Peter Damian goes on to argue that the structure of the Apostles’ Creed, in which we profess belief in the Holy Spirit, the holy catholic Church, and the communion of saints – all grouped together in consecutive lines – was a deliberate statement from the early Church that this oneness is fundamental to Christian belief, and ought to be recalled regularly by the faithful in their prayers. As such, he concludes, people praying individually should feel free to use plural language, and further, people praying in a group should feel free to use singular language. Peter Damian’s point is that the singularity of Christianity – one God, one faith, one Church, one baptism, one everlasting life – does not do away with distinction and individuality, but enfolds it and holds it in reciprocal relationship, with the whole reflecting the individual and the individual reflecting the whole. Aphrahat sees the individual gathered together with God, and sees, in the relationship of the Father and the Son, God as a gathered being, whose gathering we can enter through prayer, which is the invitation of this gathered God into one’s heart. Meanwhile, Peter Damian sees the individual as a reflection of the Church gathered together, the wide expanse of the Church concentrated into a single heart and mind and voice, through the indissoluble oneness of the faith.
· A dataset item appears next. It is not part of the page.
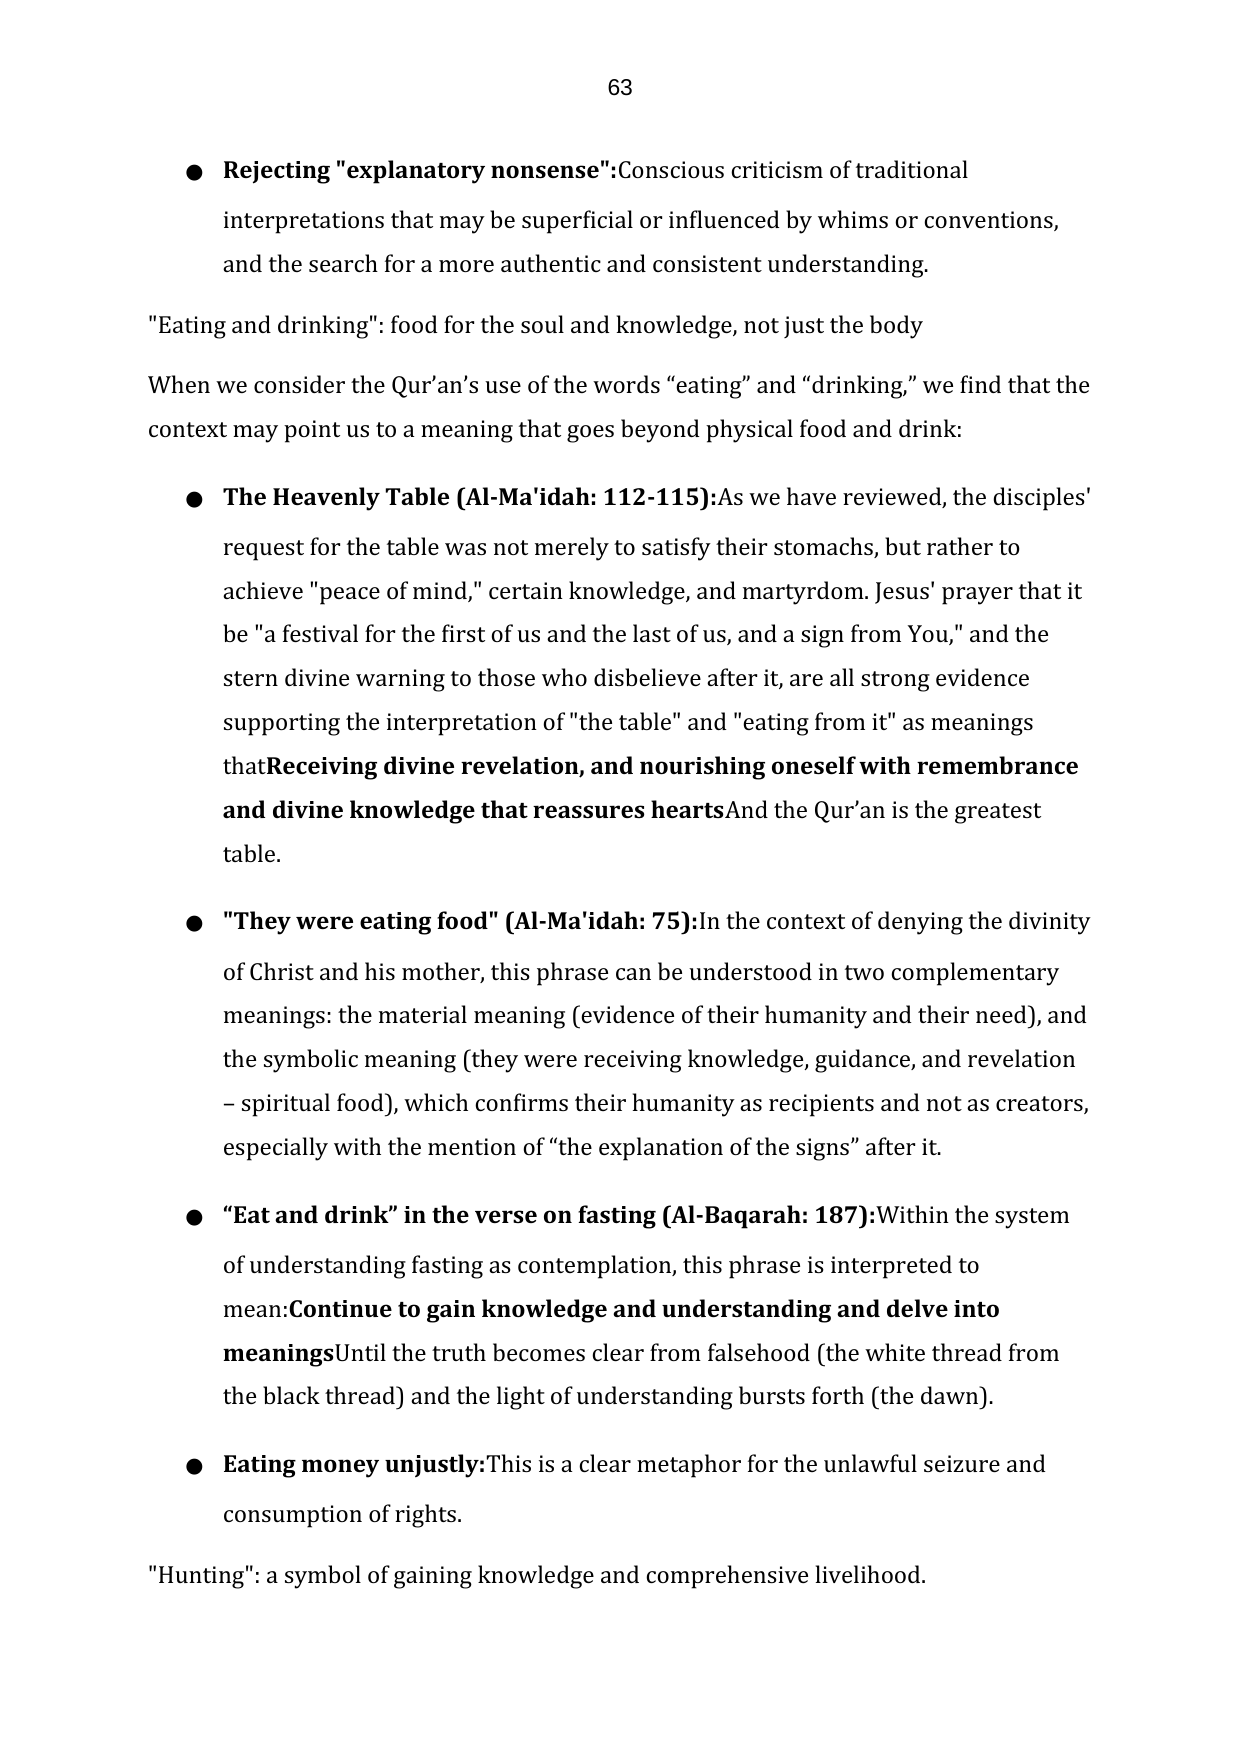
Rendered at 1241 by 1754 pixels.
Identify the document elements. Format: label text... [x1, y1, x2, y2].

These two teachers, separated by hundreds of years and miles, give us different but complementary tools to understand what it means to pray when we’re alone. The first emphasizes the praying person’s relationship to God. The second emphasizes the praying person’s relationship to the Church. Both serve as reminders that, though our solitude can be a real experience of weakness, God’s power is made perfect in weakness. It is difficult, but we don’t need to be afraid of loneliness and isolation. We can pray alone, together.
Thank you so much. That was just what I needed.
Thank you so much on your reflection of Praying Alone Together. I have always struggled with praying the offices alone, when they seemed best prayed in community. Your words led to my deeper understanding of the interplay of individual and corporate prayer.
Br. Lucas, your sermon is an active demonstration of your claim that deep theology can lead to prayer. The notion of God as a community is surely not foreign to anyone who has reflected on the Holy Trinity, but your summary of ‘God as a gathered being whose gathering we can enter through prayer’ is one of those one-liners that quickens the heart as well as the intellect. As we live through the enforced isolation of the pandemic and seek to pray without the support of a community, this is strong nourishment. Thank you!